Using the same logic, the review team can also check all documents tagged responsive or non-responsive against their Near Duplicates. These checks will ensure a consistent document review in the most efficient and comprehensive way possible, as opposed to more manual quality checks traditionally utilized in reviews (e.g., subject line comparisons). As mentioned above, using Near Duplicate analytics is also a very easy and comprehensive way to compare opposing party productions to your own.
5) Segregate Document Populations for Batching
We’ve already globally de-duped the processed data, we’ve excluded junk domains from our review set, we’ve tested and refined our search terms, and we’ve run Email Threading and Near Duplicate analytics. Now it’s time to segregate the documents that are left into separate review pools for batching. By segregating the documents, you are enabling groups of reviewers to become more familiar with certain document types, thereby increasing their efficiency and knowledge base. You should separate documents based on whether they contain privilege hits, GIF/JPEG/Video file types, and once the review is further along, based on tagged responsive and non-responsive search strings. Keep these documents segregated and never batch more than a couple of days’ worth of documents for your team, so it is easy to revise the batching parameters.
You should batch documents with privilege hits based on their Inclusive Email Thread Groups, so that a sub-set of more experienced reviewers can focus on potentially privileged documents and familiarize themselves with the type of privilege found in the matter. Once these reviewers are familiar with the privileged documents, they will also easily identify additional privilege terms present in your documents that someone with less awareness would have missed.
You should also segregate and batch out loose GIF/JPEG/Video file types on their own. The reviewers focusing on these document types should be able to move very quickly through these batches and knock out large chunks of data at a much quicker speed than the rest of the team.
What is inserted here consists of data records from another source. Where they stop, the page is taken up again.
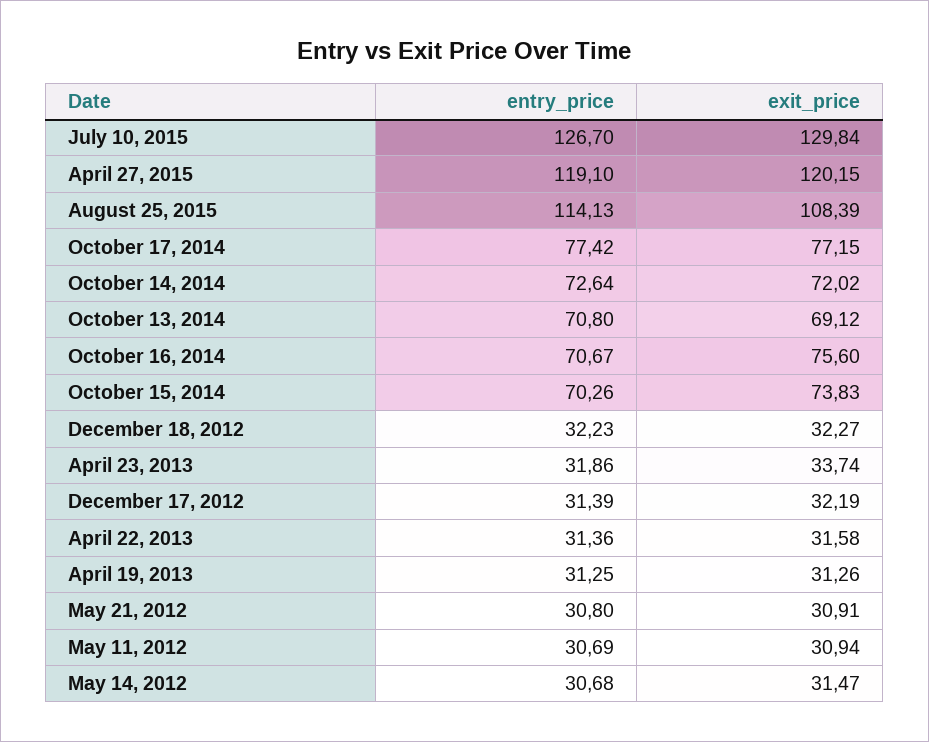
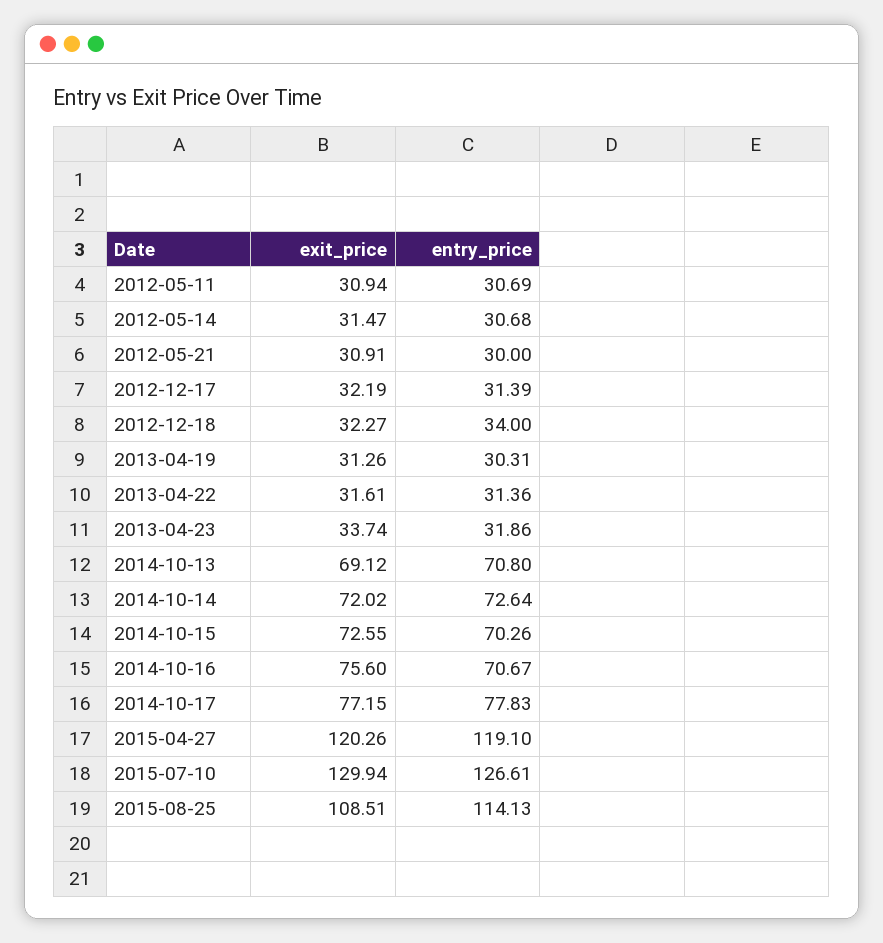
entry_price, July 10, 2015: 126.7 -> 126.61
exit_price, July 10, 2015: 129.84 -> 129.94
exit_price, April 27, 2015: 120.15 -> 120.26
exit_price, August 25, 2015: 108.39 -> 108.51
entry_price, October 17, 2014: 77.42 -> 77.83
exit_price, October 15, 2014: 73.83 -> 72.55
entry_price, December 18, 2012: 32.23 -> 34
exit_price, April 22, 2013: 31.58 -> 31.61
entry_price, April 19, 2013: 31.25 -> 30.31
entry_price, May 21, 2012: 30.8 -> 30

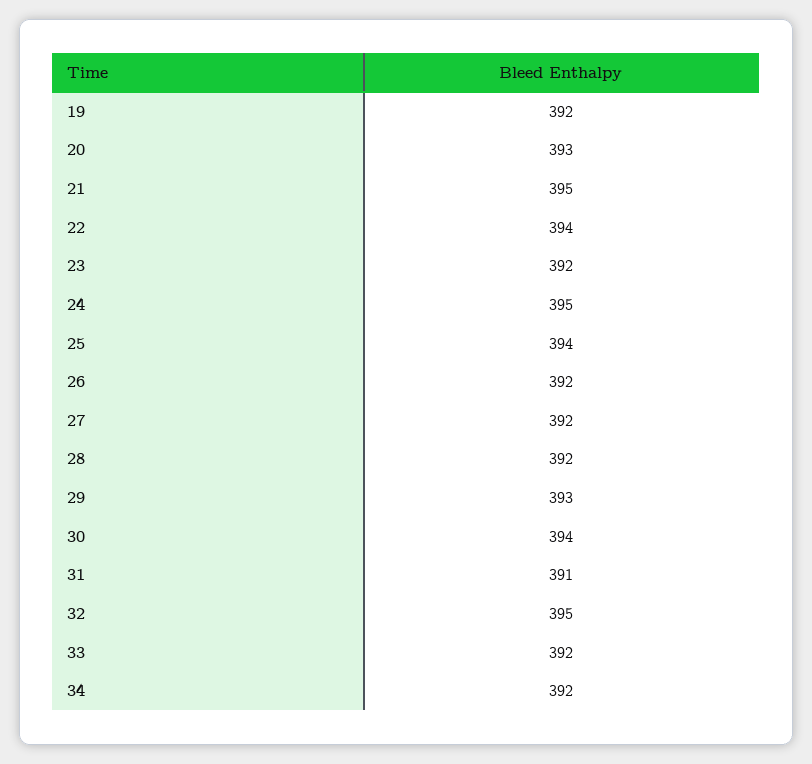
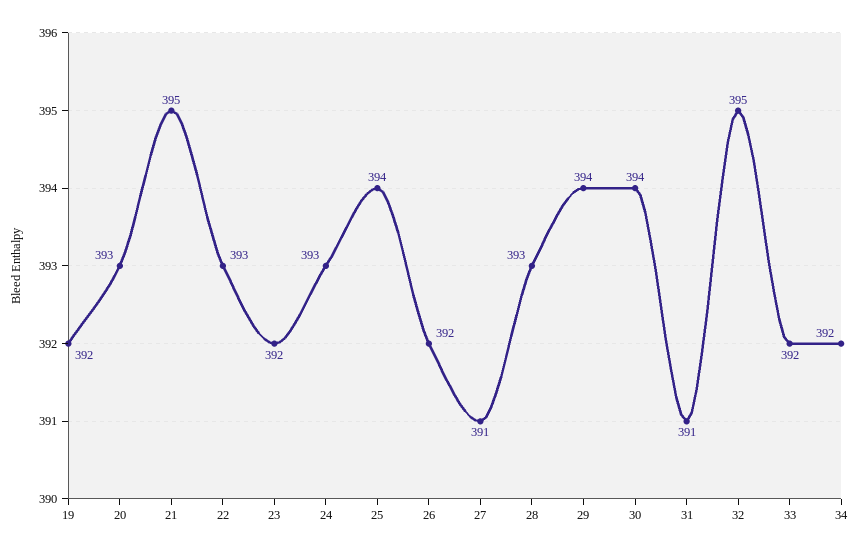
22: 394 -> 393
24: 395 -> 393
27: 392 -> 391
28: 392 -> 393
29: 393 -> 394

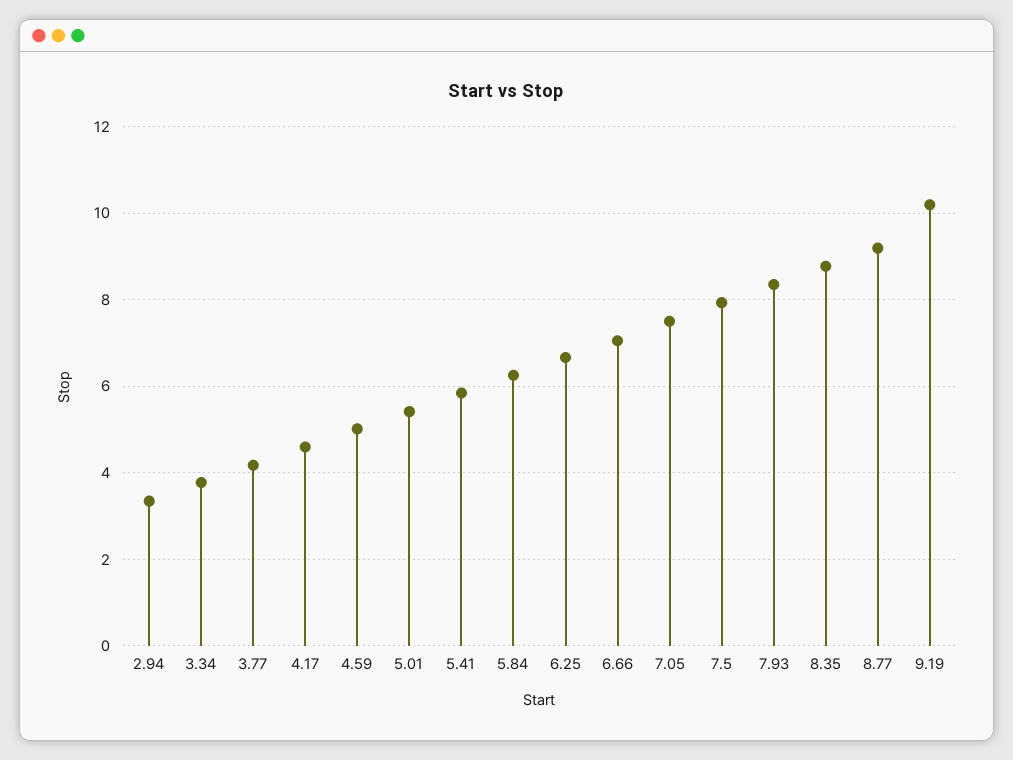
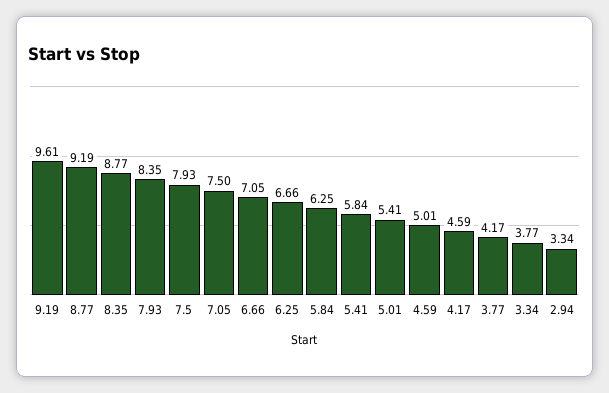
9.19: 10.2 -> 9.61

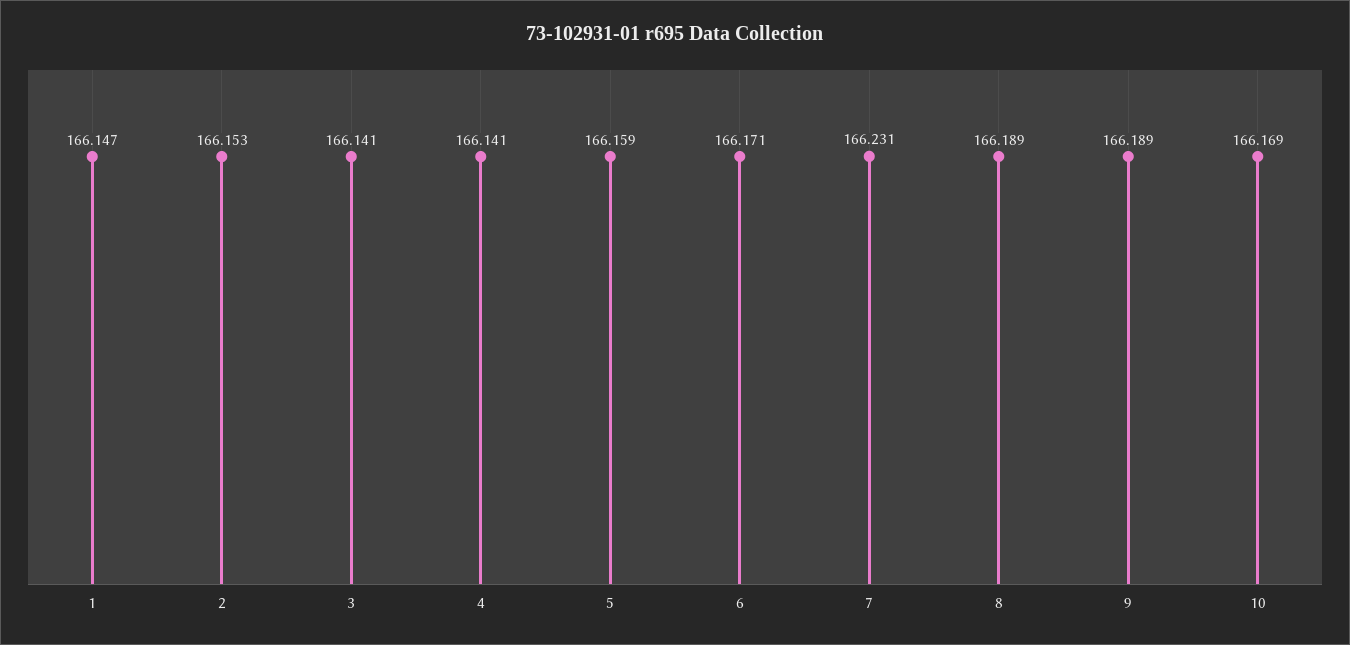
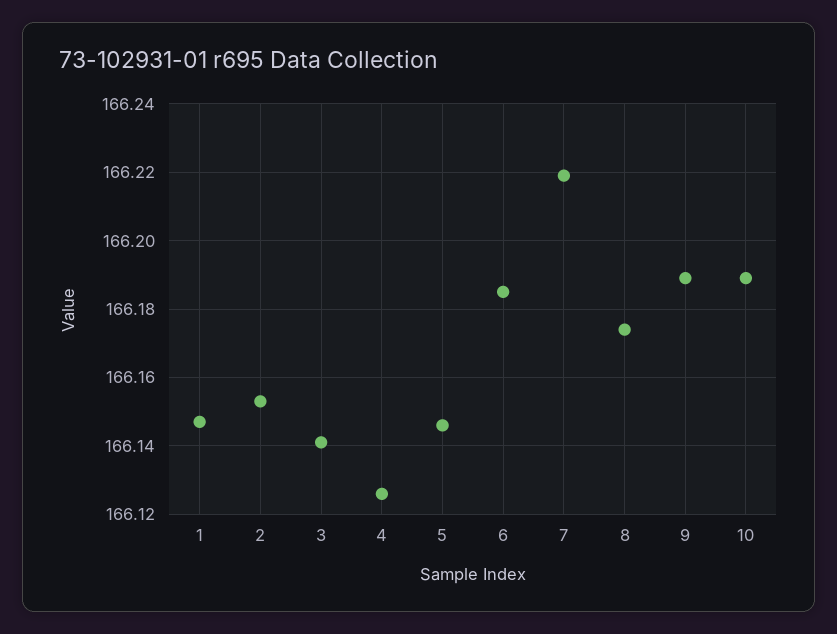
4: 166.141 -> 166.125
5: 166.159 -> 166.145
6: 166.171 -> 166.185
7: 166.231 -> 166.22
8: 166.189 -> 166.175
10: 166.169 -> 166.19

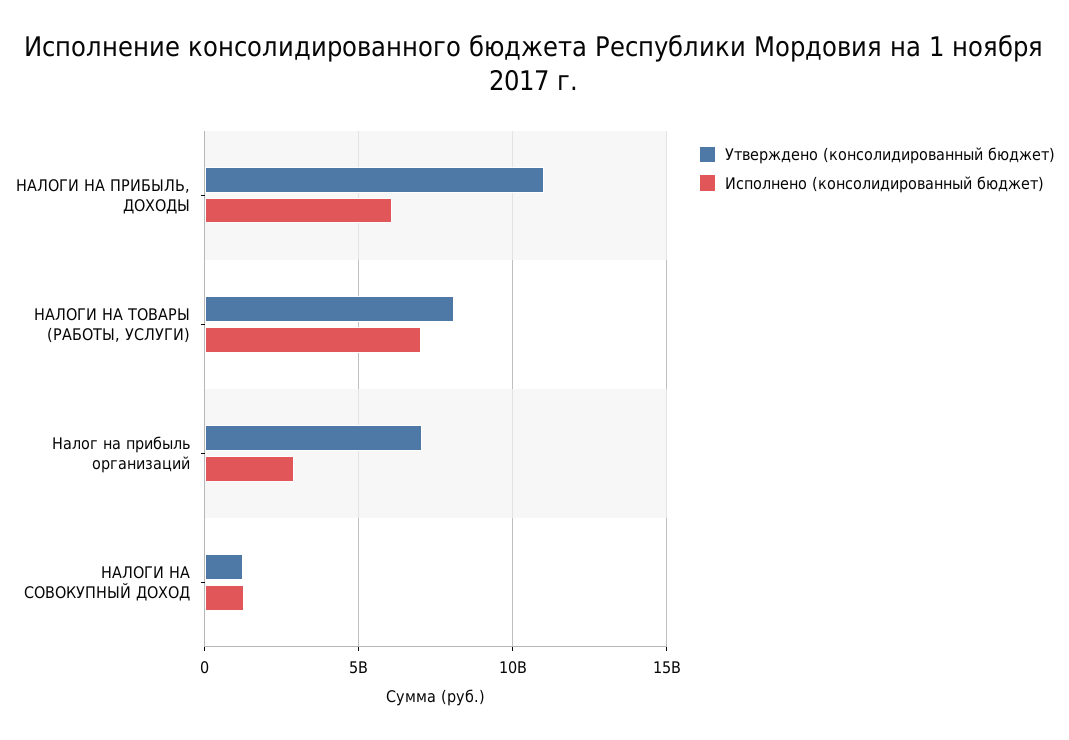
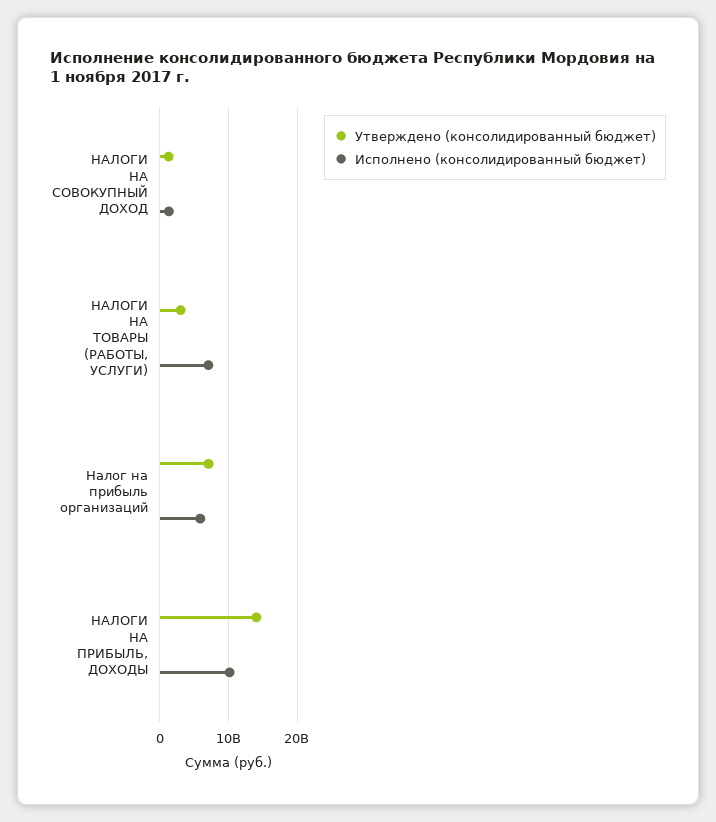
Утверждено (консолидированный бюджет), НАЛОГИ НА ПРИБЫЛЬ, ДОХОДЫ: 11000000000 -> 14000000000
Исполнено (консолидированный бюджет), НАЛОГИ НА ПРИБЫЛЬ, ДОХОДЫ: 6000000000 -> 10000000000
Утверждено (консолидированный бюджет), НАЛОГИ НА ТОВАРЫ (РАБОТЫ, УСЛУГИ): 8000000000 -> 3000000000
Исполнено (консолидированный бюджет), Налог на прибыль организаций: 3000000000 -> 6000000000

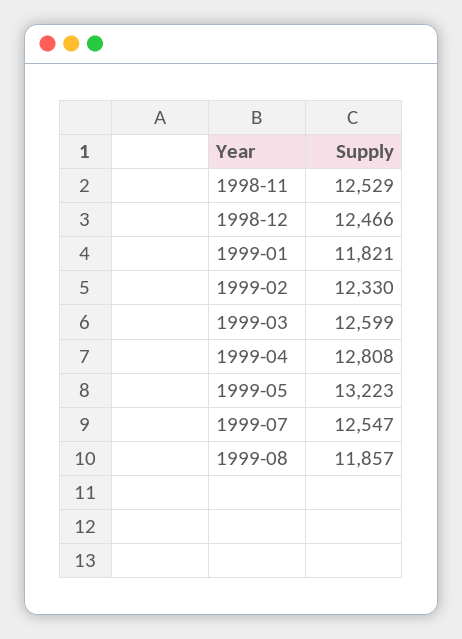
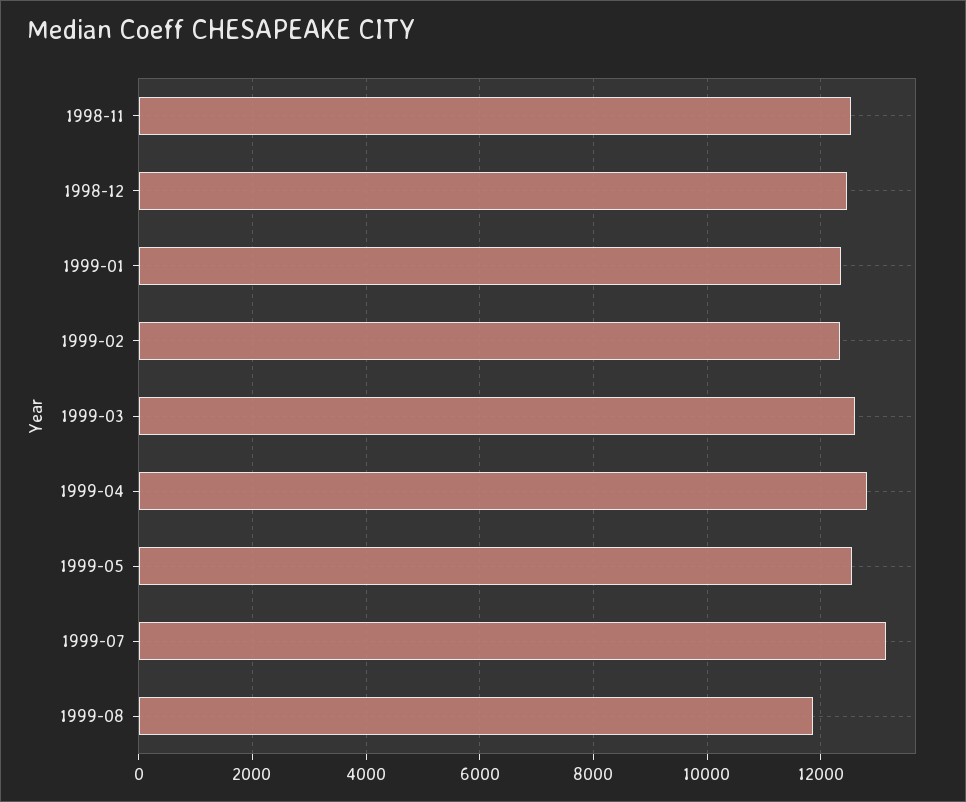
1999-01: 11821 -> 12400
1999-05: 13223 -> 12600
1999-07: 12547 -> 13200

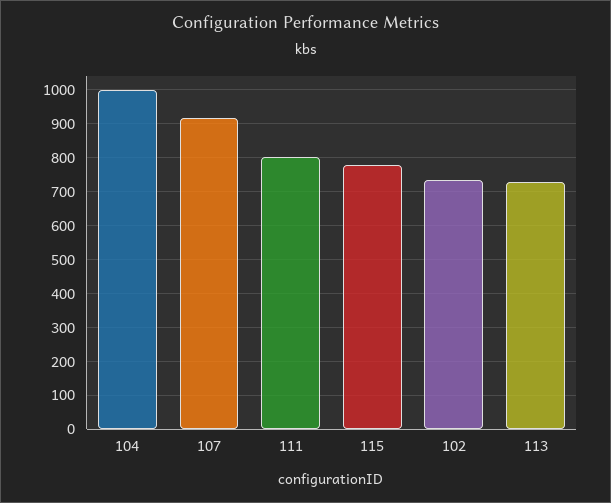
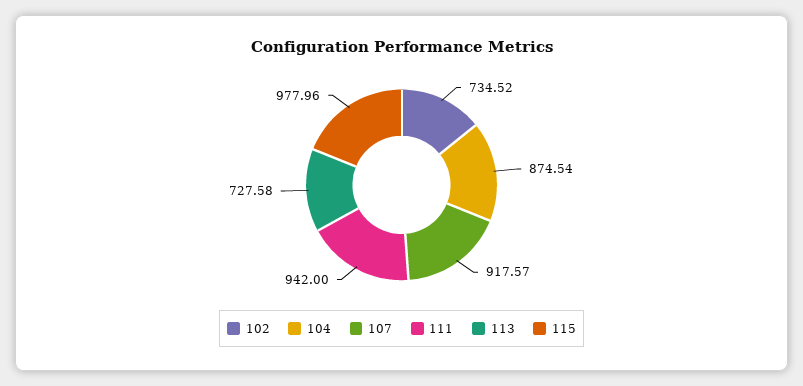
104: 1000 -> 874.54
111: 800 -> 942
115: 780 -> 977.96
A week or so into the review, you should analyze the groups of documents tagged responsive and non-responsive. Discuss these tagged documents with the review team in order to determine what within the four corners of the documents made them responsive or non-responsive. If working with a more experienced review team, have them note this information in a comments box on the coding layout so you can easily consolidate the information. Using this information, create a tagged responsive string and a tagged non-responsive string, which may or may not have anything in common with the original search terms used to cull the entire document review population.
Once the responsive and tagged non-responsive strings are created, batch out the next sets of documents in three groups – by hits with families to the responsive string, then by hits with families to the non-responsive string, and a set of documents that do not hit to either string. As the review progresses, continue to refine your responsive and non-responsive search strings based on the additional documents tagged responsive and non-responsive that did not hit to your tagged responsive and non-responsive strings. This process does require more time to set up than a traditional, linear document review, but it will improve reviewers’ efficiency, force reviewers and project managers to stay engaged and analyze the patterns in your data set, and, in turn, will ensure a quicker review and a more consistent and defensible final work product.